# [Assignment]
In the entries that follow, repeat exactly the lines from the one that has "натисніть Ctrl +" through the one that has "ضمن الشبكة التي أنشأت من خلاله.", but omit pictures.

BEGIN Recorded information

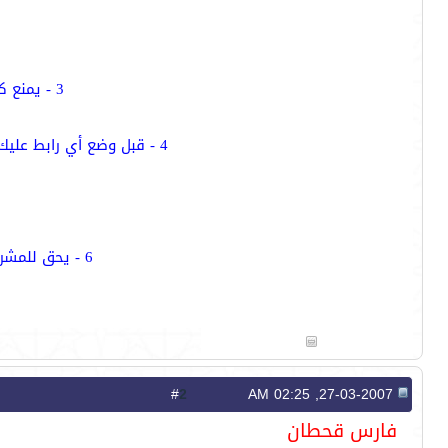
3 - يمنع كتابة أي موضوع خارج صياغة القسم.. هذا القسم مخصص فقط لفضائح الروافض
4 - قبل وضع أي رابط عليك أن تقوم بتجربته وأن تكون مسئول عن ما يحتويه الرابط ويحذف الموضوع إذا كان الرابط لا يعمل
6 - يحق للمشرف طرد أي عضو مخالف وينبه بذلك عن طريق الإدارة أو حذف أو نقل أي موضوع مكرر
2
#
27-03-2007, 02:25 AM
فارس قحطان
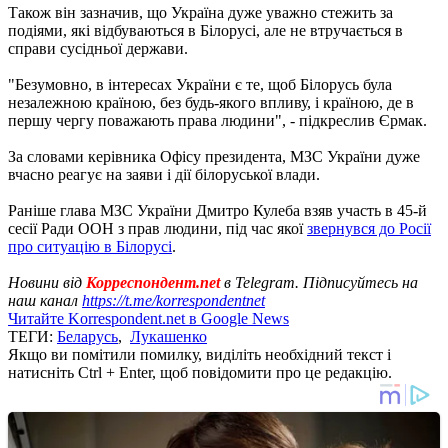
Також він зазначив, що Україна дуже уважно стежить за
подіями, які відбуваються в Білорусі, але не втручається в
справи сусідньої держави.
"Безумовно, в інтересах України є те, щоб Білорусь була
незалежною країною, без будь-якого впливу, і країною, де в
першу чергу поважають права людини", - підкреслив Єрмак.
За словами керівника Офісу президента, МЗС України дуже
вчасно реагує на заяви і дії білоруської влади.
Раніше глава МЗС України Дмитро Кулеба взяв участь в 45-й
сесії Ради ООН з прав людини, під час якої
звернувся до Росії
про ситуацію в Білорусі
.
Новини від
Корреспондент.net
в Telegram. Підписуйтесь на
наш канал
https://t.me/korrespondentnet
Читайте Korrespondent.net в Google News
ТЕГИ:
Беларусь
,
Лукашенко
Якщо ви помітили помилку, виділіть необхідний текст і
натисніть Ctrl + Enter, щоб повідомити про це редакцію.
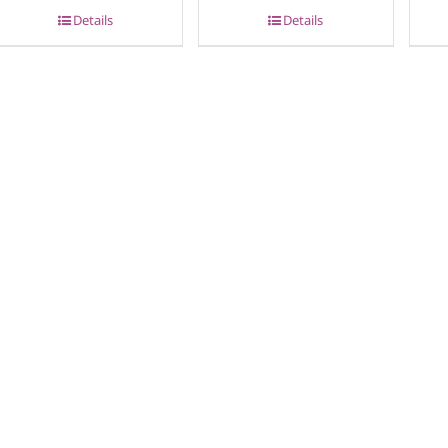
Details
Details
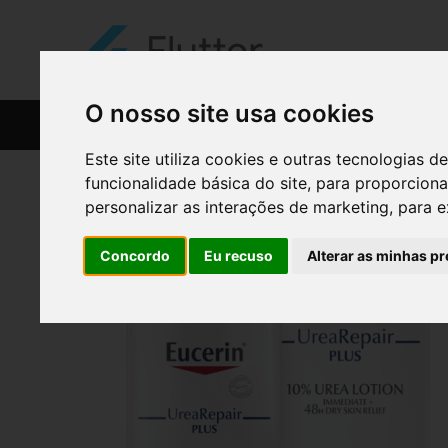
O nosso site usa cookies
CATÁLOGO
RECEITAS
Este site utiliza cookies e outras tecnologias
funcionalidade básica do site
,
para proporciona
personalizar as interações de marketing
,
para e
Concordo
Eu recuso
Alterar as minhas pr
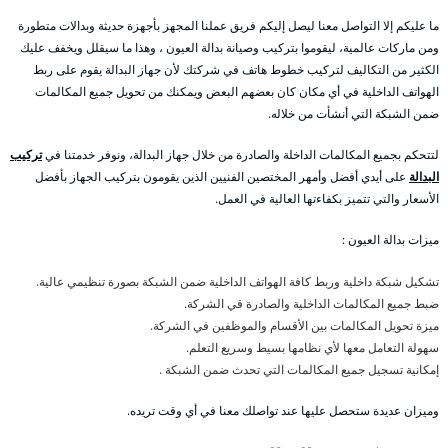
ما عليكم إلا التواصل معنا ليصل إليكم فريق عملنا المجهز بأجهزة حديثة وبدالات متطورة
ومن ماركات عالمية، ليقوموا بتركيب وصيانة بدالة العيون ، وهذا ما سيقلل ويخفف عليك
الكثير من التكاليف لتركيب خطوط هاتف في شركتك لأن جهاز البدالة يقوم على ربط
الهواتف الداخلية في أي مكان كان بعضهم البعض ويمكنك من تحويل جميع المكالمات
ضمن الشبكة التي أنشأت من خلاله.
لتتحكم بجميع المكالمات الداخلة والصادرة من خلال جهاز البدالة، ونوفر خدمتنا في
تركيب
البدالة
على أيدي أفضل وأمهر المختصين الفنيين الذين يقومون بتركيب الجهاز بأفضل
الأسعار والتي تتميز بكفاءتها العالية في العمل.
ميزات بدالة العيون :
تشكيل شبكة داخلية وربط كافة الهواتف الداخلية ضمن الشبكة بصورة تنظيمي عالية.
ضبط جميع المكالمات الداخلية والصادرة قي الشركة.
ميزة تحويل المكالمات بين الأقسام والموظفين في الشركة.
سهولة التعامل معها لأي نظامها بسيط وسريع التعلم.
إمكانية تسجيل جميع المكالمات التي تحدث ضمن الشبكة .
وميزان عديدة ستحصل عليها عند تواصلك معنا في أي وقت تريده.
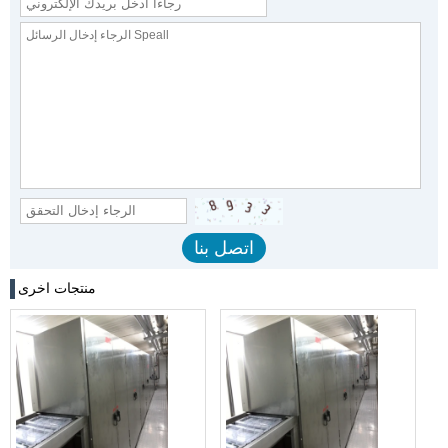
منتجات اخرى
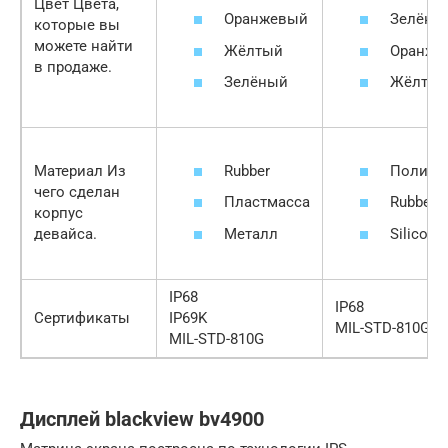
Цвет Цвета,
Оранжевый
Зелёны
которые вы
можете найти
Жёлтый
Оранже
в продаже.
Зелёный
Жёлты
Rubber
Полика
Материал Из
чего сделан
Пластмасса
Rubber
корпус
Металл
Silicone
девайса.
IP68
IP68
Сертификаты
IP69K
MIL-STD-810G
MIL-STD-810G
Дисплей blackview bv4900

END Recorded information
BEGIN Recorded information

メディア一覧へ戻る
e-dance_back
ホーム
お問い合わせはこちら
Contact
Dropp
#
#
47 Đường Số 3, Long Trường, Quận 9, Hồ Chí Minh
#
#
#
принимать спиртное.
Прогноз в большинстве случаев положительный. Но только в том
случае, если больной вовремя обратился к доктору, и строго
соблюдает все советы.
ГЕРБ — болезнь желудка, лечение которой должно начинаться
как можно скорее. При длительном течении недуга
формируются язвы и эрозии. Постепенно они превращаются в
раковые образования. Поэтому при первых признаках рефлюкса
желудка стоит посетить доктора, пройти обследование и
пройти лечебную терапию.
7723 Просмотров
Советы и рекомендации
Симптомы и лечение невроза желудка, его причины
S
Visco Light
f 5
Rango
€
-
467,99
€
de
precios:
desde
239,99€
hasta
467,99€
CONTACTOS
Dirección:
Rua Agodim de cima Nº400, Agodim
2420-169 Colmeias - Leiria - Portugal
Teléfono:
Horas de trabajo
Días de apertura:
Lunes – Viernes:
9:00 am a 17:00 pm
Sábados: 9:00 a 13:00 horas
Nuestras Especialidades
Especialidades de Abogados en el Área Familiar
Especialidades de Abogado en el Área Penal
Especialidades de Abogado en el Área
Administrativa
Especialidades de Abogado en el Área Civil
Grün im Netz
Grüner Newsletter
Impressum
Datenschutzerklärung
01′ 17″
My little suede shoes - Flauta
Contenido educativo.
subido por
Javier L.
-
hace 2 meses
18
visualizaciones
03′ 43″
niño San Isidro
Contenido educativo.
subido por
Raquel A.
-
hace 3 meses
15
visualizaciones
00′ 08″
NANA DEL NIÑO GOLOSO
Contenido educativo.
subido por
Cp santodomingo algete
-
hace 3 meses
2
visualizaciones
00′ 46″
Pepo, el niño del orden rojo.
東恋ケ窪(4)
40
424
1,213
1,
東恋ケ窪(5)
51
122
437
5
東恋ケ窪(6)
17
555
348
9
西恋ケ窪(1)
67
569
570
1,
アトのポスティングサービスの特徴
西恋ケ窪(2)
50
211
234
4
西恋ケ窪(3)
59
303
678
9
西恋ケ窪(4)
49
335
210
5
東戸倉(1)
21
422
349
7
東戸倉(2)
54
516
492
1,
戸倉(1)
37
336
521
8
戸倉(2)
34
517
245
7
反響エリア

END Recorded information
BEGIN Recorded information

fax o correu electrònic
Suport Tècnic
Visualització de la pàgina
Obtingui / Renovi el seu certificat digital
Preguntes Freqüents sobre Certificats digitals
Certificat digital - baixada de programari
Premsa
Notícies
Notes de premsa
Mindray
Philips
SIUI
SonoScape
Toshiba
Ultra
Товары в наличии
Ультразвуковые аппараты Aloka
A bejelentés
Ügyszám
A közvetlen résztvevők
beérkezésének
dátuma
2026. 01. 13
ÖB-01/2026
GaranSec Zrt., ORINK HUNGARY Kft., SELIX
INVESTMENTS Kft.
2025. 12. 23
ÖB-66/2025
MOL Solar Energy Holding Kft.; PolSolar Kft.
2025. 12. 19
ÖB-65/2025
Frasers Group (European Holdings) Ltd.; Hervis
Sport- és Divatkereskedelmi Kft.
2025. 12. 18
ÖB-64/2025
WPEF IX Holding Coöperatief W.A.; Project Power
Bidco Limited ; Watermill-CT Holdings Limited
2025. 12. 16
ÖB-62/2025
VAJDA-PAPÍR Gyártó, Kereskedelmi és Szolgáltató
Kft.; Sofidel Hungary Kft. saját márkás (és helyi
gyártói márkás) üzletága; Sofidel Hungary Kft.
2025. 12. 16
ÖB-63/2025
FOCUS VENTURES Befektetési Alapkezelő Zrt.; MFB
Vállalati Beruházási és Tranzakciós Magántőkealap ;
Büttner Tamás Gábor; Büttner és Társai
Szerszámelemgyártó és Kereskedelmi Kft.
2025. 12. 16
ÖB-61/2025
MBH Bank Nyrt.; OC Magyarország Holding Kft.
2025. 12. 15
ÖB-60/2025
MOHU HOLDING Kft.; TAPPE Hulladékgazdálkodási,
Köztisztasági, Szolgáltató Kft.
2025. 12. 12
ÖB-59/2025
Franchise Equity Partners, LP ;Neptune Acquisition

END Recorded information

# [Expected answer]
натисніть Ctrl + Enter, щоб повідомити про це редакцію.
Details
Details
O nosso site usa cookies
CATÁLOGO
RECEITAS
Este site utiliza cookies e outras tecnologias
funcionalidade básica do site
,
para proporciona
personalizar as interações de marketing
,
para e
Concordo
Eu recuso
Alterar as minhas pr
ما عليكم إلا التواصل معنا ليصل إليكم فريق عملنا المجهز بأجهزة حديثة وبدالات متطورة
ومن ماركات عالمية، ليقوموا بتركيب وصيانة بدالة العيون ، وهذا ما سيقلل ويخفف عليك
الكثير من التكاليف لتركيب خطوط هاتف في شركتك لأن جهاز البدالة يقوم على ربط
الهواتف الداخلية في أي مكان كان بعضهم البعض ويمكنك من تحويل جميع المكالمات
ضمن الشبكة التي أنشأت من خلاله.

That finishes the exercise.